秘め恋*story7~試着室で…~




あの残業の日からというもの、昼間の配送で滝本さんに会うことが増えた。



相変わらず、メガネをきっちりかけて前髪を下ろして俯き加減の滝本さん。



それでも私に気づくと、ぽつりぽつりと世間話をするようになった。





「今日も暑いですね。」



「そうですね。」




そんな他愛もない会話。


それでも私は何だか嬉しくなった。


職場でちょっとした会話ができる人が出来たんだ。


そんな些細なことが最近の私の楽しみになっていた。




「高田さん、髪…切られました?」



「あ、はい…少し。
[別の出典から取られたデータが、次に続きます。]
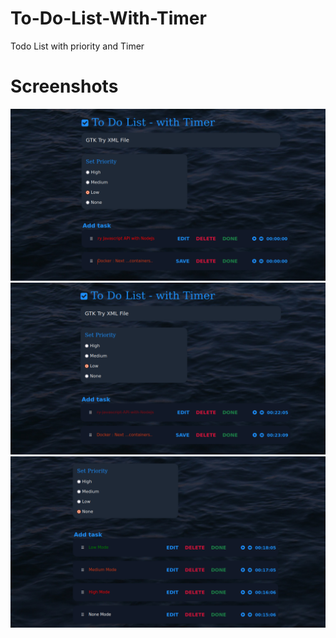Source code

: 
# To-Do-List-With-Timer
 Todo List with priority and Timer

# Screenshots

![alt text](https://github.com/FadwaHs/To-Do-List-With-Timer/blob/main/images/todo.png)
![alt text](https://github.com/FadwaHs/To-Do-List-With-Timer/blob/main/images/todotimer.png)
![alt text](https://github.com/FadwaHs/To-Do-List-With-Timer/blob/main/images/todopr.png)
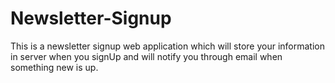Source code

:# Newsletter-Signup
This is a newsletter signup web application which will store your information in server when you signUp and will notify you through email when something new is up.
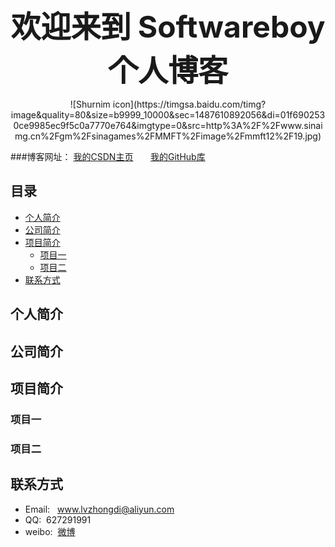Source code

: <br/>
<p style = "text-align:center"><font size="12px"><strong> 欢迎来到 Softwareboy 个人博客</font></strong> </p>

<p style =  "text-align:center">![Shurnim icon](https://timgsa.baidu.com/timg?image&quality=80&size=b9999_10000&sec=1487610892056&di=01f6902530ce9985ec9f5c0a7770e764&imgtype=0&src=http%3A%2F%2Fwww.sinaimg.cn%2Fgm%2Fsinagames%2FMMFT%2Fimage%2Fmmft12%2F19.jpg)

<br/>

###博客网址：
[我的CSDN主页](http://blog.csdn.net/lvzhongdi) &nbsp; &nbsp; &nbsp; [我的GitHub库](www.softwareboy.com.cn)

## 目录  
* [个人简介](#个人简介)  
* [公司简介](#公司简介)  
* [项目简介](#项目简介)  
  * [项目一](#项目一)  
  * [项目二](#项目二)   
* [联系方式](#联系方式)  
  
<a name="个人简介"></a>  
## 个人简介 

  
<a name="公司简介"></a>  
## 公司简介  
 
  
<a name="项目简介"></a>  
## 项目简介 
  
<a name="项目一"></a>  
### 项目一 
  <a name="项目二"></a>  
### 项目二 

<a name="联系方式"></a>  
## 联系方式  
  
* Email:&nbsp;&nbsp; <www.lvzhongdi@aliyun.com>  
* QQ:&nbsp;&nbsp;627291991  
* weibo:&nbsp;&nbsp;[微博](http://weibo.com/lzd920206?is_all=1)  
   
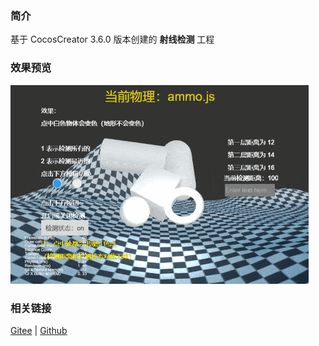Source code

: ### 简介

基于 CocosCreator 3.6.0 版本创建的 **射线检测** 工程

### 效果预览
![image](../../../gif/202203/2022030421.gif)

### 相关链接
[Gitee](https://gitee.com/mirrors_cocos-creator/example-3d/blob/master/physics-3d/assets/cases/scenes) | [Github](https://github.com/cocos-creator/example-3d/blob/master/physics-3d/assets/cases/scenes)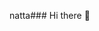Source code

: natta### Hi there 👋

<!--
**NattawanKh/NattawanKh** is a ✨ _special_ ✨ repository because its `README.md` (this file) appears on your GitHub profile.

Here are some ideas to get you started:

- 🔭 Yeah!, I’m currently working on WEDO [July 2023 - NOW]
- 👯 I am looking to collaborate with a company that not only prioritizes and supports its employees but also provides challenging opportunities that will encourage me to advance and grow in my professional journey.
- 📫 How to reach me: [nattawan.khamfubut@gmail.com](nattawan.khamfubut@gmail.com)
-->
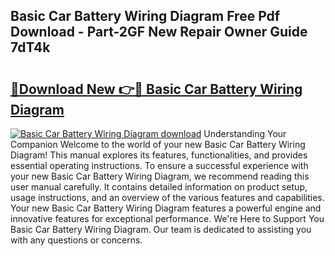 ## Basic Car Battery Wiring Diagram Free Pdf Download - Part-2GF New Repair Owner Guide 7dT4k

# <h2><a href="http://dfrfc8i.blite.top/?on=Basic+Car+Battery+Wiring+Diagram">🔗Download New 👉🔴 Basic Car Battery Wiring Diagram</a></h2>

[![Basic Car Battery Wiring Diagram download](https://i.imgur.com/lujVjoI.png)](http://dfrfc8i.blite.top/?on=Basic+Car+Battery+Wiring+Diagram)
Understanding Your Companion Welcome to the world of your new Basic Car Battery Wiring Diagram! This manual explores its features, functionalities, and provides essential operating instructions. To ensure a successful experience with your new Basic Car Battery Wiring Diagram, we recommend reading this user manual carefully. It contains detailed information on product setup, usage instructions, and an overview of the various features and capabilities. Your new Basic Car Battery Wiring Diagram features a powerful engine and innovative features for exceptional performance. We're Here to Support You Basic Car Battery Wiring Diagram. Our team is dedicated to assisting you with any questions or concerns.
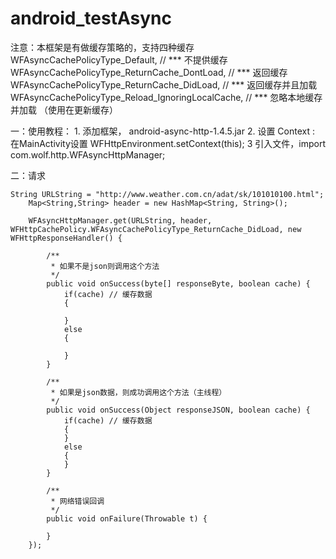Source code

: # android_testAsync
 
  注意：本框架是有做缓存策略的，支持四种缓存
      WFAsyncCachePolicyType_Default,                     // *** 不提供缓存
      WFAsyncCachePolicyType_ReturnCache_DontLoad,        // *** 返回缓存
      WFAsyncCachePolicyType_ReturnCache_DidLoad,         // *** 返回缓存并且加载
      WFAsyncCachePolicyType_Reload_IgnoringLocalCache,   // *** 忽略本地缓存并加载 （使用在更新缓存）
  
  
一：使用教程：
    1. 添加框架， android-async-http-1.4.5.jar
    2. 设置 Context : 在MainActivity设置	WFHttpEnvironment.setContext(this);
    3  引入文件，import com.wolf.http.WFAsyncHttpManager;
    
二：请求
  
    String URLString = "http://www.weather.com.cn/adat/sk/101010100.html";
		Map<String,String> header = new HashMap<String, String>();
		
		WFAsyncHttpManager.get(URLString, header, WFHttpCachePolicy.WFAsyncCachePolicyType_ReturnCache_DidLoad, new WFHttpResponseHandler() {

			/**
			 * 如果不是json则调用这个方法
			 */
			public void onSuccess(byte[] responseByte, boolean cache) {
				if(cache) // 缓存数据
				{
					
				}
				else 
				{
					
				}
			}

			/**
			 * 如果是json数据，则成功调用这个方法（主线程）
			 */
			public void onSuccess(Object responseJSON, boolean cache) {
				if(cache) // 缓存数据
				{	
				}
				else 
				{
				}
			}

			/**
			 * 网络错误回调
			 */
			public void onFailure(Throwable t) {
				
			}
		});
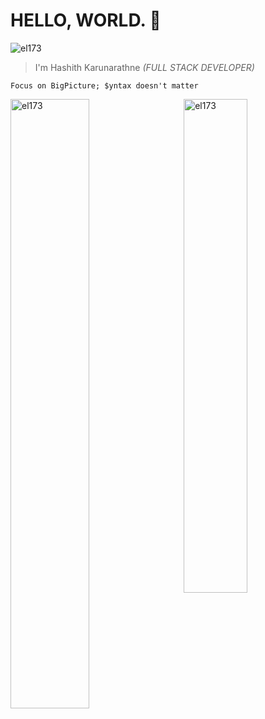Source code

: # HELLO, WORLD. 👋
<p align="left"> <img src="https://komarev.com/ghpvc/?username=el173&color=brightgreen" alt="el173" /> </p>

> I'm Hashith Karunarathne *(FULL STACK DEVELOPER)*

`Focus on BigPicture; $yntax doesn't matter`

<img align="left" width="50%" src="https://github-readme-stats.vercel.app/api?username=el173&show_icons=true" alt="el173" />
 
<img align="right" style="float:right;" width="45%" src="https://github-readme-stats.vercel.app/api/top-langs/?username=el173&layout=compact" alt="el173" />
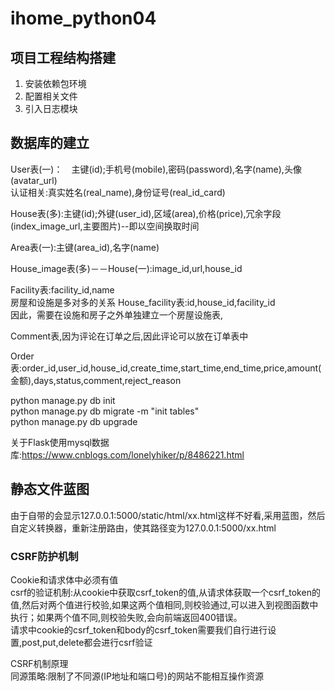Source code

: # ihome_python04

##  项目工程结构搭建

1. 安装依赖包环境    
2. 配置相关文件    
3. 引入日志模块    

## 数据库的建立    
User表(一)：　主键(id);手机号(mobile),密码(password),名字(name),头像(avatar_url)  
认证相关:真实姓名(real_name),身份证号(real_id_card)    

House表(多):主键(id);外键(user_id),区域(area),价格(price),冗余字段(index_image_url,主要图片)--即以空间换取时间   

Area表(一):主键(area_id),名字(name)

House_image表(多)－－House(一):image_id,url,house_id     

Facility表:facility_id,name    
房屋和设施是多对多的关系
House_facility表:id,house_id,facility_id   
因此，需要在设施和房子之外单独建立一个房屋设施表,     

Comment表,因为评论在订单之后,因此评论可以放在订单表中    

Order表:order_id,user_id,house_id,create_time,start_time,end_time,price,amount(金额),days,status,comment,reject_reason

python manage.py db init    
python manage.py db migrate -m "init tables"    
python manage.py db upgrade

关于Flask使用mysql数据库:https://www.cnblogs.com/lonelyhiker/p/8486221.html    

## 静态文件蓝图    
由于自带的会显示127.0.0.1:5000/static/html/xx.html这样不好看,采用蓝图，然后自定义转换器，重新注册路由，使其路径变为127.0.0.1:5000/xx.html    

### CSRF防护机制   
Cookie和请求体中必须有值  
csrf的验证机制:从cookie中获取csrf_token的值,从请求体获取一个csrf_token的值,然后对两个值进行校验,如果这两个值相同,则校验通过,可以进入到视图函数中执行；如果两个值不同,则校验失败,会向前端返回400错误。    
请求中cookie的csrf_token和body的csrf_token需要我们自行进行设置,post,put,delete都会进行csrf验证     

CSRF机制原理    
同源策略:限制了不同源(IP地址和端口号)的网站不能相互操作资源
」



「…いいと思います。」



「あ、ありがとうございます…。」




そんな少し砕けた話が出来るようになった頃のある日…




「ちょっと!そこの配送!」




お局の中村さんのガミガミ声が裏から聞こえてきた。


店の奥へ続くドアを開けて覗いてみると、腕組みして今からお説教が始まりますとでも言うような中村さんと、




「は、はい。何ですか?」




すでに叱られた後のように俯き加減の滝本さん。



うわぁ…何があったんだろ。


私は気になって聞き耳を立てていた。




「ここに荷物を置かないでよ!
躓いたら危ないじゃない!」



「す、すみません。でも…」



「でもじゃないでしょ!早く別のところに移動させなさいよ!」



「でも、」




どうやら、商品の入った荷物を置いた場所が中村さんの気に食わなかったらしい。



でも、確か…




「あの~…」




私はつい、険悪な2人の間に入っていってしまった。




「何?高田さん。」



「その、その荷物…チーフが直接チェックされるみたいで…その場所に置いておいてくれと伝言がありました…」




私が恐る恐るそう言うと、中村さんの表情が一瞬強ばったけど“あら、そう。”とだけ言って、プンスカ歩いて店の方へ出ていってしまった。



朝のミーティングの時、チーフの話を中村さんは聞いてなかったらしい。